Cohere → OpenObserve
Capture token usage, latency, and model metadata for every Cohere inference call. The Cohere SDK does not have a dedicated OTel instrumentor, so traces are created by wrapping calls in manual spans and extracting usage data from the response.
Prerequisites
- Python 3.8+
- An OpenObserve account (cloud or self-hosted)
- Your OpenObserve organisation ID and Base64-encoded auth token
- A Cohere API key
Installation
Configuration
Create a .env file in your project root:
OPENOBSERVE_URL=https://api.openobserve.ai/
OPENOBSERVE_ORG=your_org_id
OPENOBSERVE_AUTH_TOKEN=Basic <your_base64_token>
COHERE_API_KEY=your-cohere-api-key
Instrumentation
Call openobserve_init() to set up the tracer provider, then wrap each Cohere call in a manual span and extract token counts from the response metadata.
from dotenv import load_dotenv
load_dotenv()
from openobserve import openobserve_init
openobserve_init()
import os
from opentelemetry import trace
import cohere
tracer = trace.get_tracer(__name__)
co = cohere.Client(api_key=os.environ["COHERE_API_KEY"])
def chat(message: str, model: str = "command-r-08-2024") -> str:
with tracer.start_as_current_span("cohere.chat") as span:
span.set_attribute("llm_model_name", model)
span.set_attribute("input_value", message)
response = co.chat(model=model, message=message)
output = response.text
span.set_attribute("output_value", output[:200])
if hasattr(response, "meta") and response.meta and response.meta.tokens:
span.set_attribute("llm_token_count_prompt", response.meta.tokens.input_tokens or 0)
span.set_attribute("llm_token_count_completion", response.meta.tokens.output_tokens or 0)
return output
result = chat("Explain distributed tracing in one sentence.")
print(result)
What Gets Captured
Each co.chat() call wrapped in a span produces the following attributes.
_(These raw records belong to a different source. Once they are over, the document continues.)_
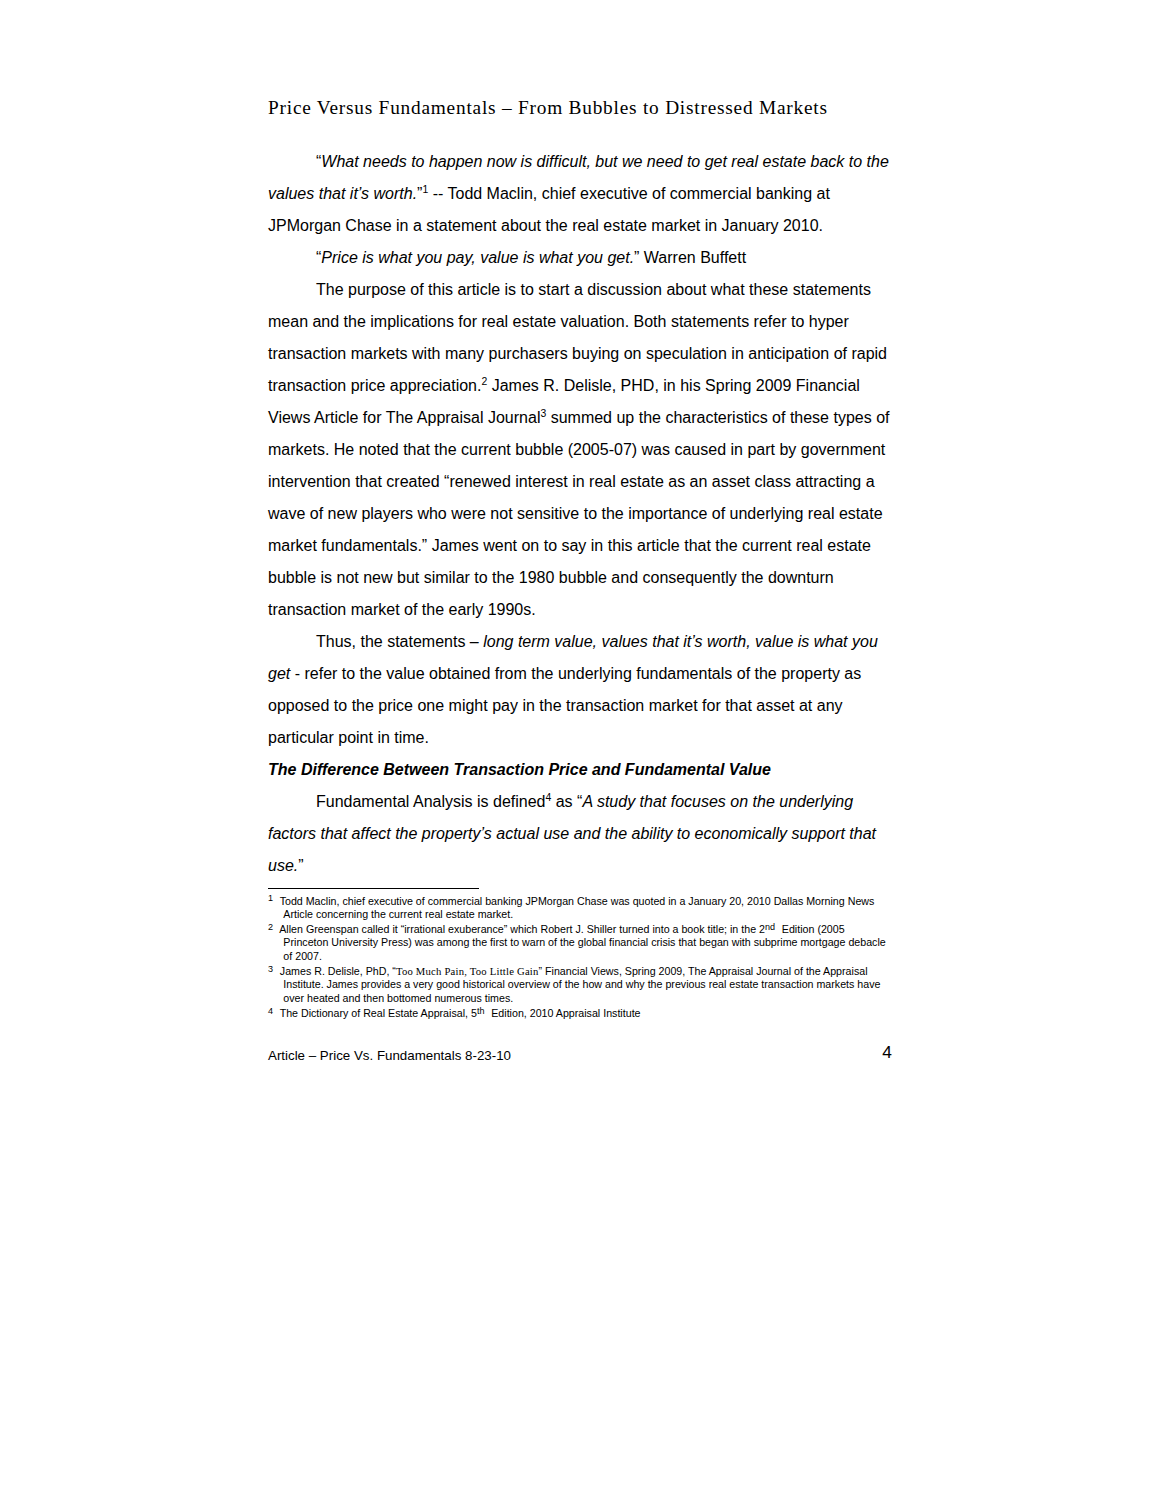Price Versus Fundamentals – From Bubbles to Distressed Markets
“What needs to happen now is difficult, but we need to get real estate back to the values that it’s worth.”1 -- Todd Maclin, chief executive of commercial banking at JPMorgan Chase in a statement about the real estate market in January 2010.
“Price is what you pay, value is what you get.” Warren Buffett
The purpose of this article is to start a discussion about what these statements mean and the implications for real estate valuation. Both statements refer to hyper transaction markets with many purchasers buying on speculation in anticipation of rapid transaction price appreciation.2 James R. Delisle, PHD, in his Spring 2009 Financial Views Article for The Appraisal Journal3 summed up the characteristics of these types of markets. He noted that the current bubble (2005-07) was caused in part by government intervention that created “renewed interest in real estate as an asset class attracting a wave of new players who were not sensitive to the importance of underlying real estate market fundamentals.” James went on to say in this article that the current real estate bubble is not new but similar to the 1980 bubble and consequently the downturn transaction market of the early 1990s.
Thus, the statements – long term value, values that it’s worth, value is what you get - refer to the value obtained from the underlying fundamentals of the property as opposed to the price one might pay in the transaction market for that asset at any particular point in time.
The Difference Between Transaction Price and Fundamental Value
Fundamental Analysis is defined4 as “A study that focuses on the underlying factors that affect the property’s actual use and the ability to economically support that use.”
1 Todd Maclin, chief executive of commercial banking JPMorgan Chase was quoted in a January 20, 2010 Dallas Morning News Article concerning the current real estate market.
2 Allen Greenspan called it “irrational exuberance” which Robert J. Shiller turned into a book title; in the 2nd Edition (2005 Princeton University Press) was among the first to warn of the global financial crisis that began with subprime mortgage debacle of 2007.
3 James R. Delisle, PhD, “Too Much Pain, Too Little Gain” Financial Views, Spring 2009, The Appraisal Journal of the Appraisal Institute. James provides a very good historical overview of the how and why the previous real estate transaction markets have over heated and then bottomed numerous times.
4 The Dictionary of Real Estate Appraisal, 5th Edition, 2010 Appraisal Institute
Article – Price Vs. Fundamentals 8-23-10 4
| Attribute | Description |
|---|---|
llm_model_name |
Model used (e.g. command-r-08-2024) |
input_value |
Prompt sent to the model |
output_value |
First 200 characters of the response |
llm_token_count_prompt |
Input tokens consumed |
llm_token_count_completion |
Output tokens generated |
duration |
End-to-end span latency |
span_status |
UNSET on success, ERROR on failure |
Viewing Traces
- Log in to OpenObserve and navigate to Traces
- Filter by operation name
cohere.chatto find Cohere spans - Click any span to inspect token counts and the prompt and response

Next Steps
With Cohere instrumented, every chat call is recorded in OpenObserve. From here you can track token usage per model, monitor latency, and set alerts on error spans.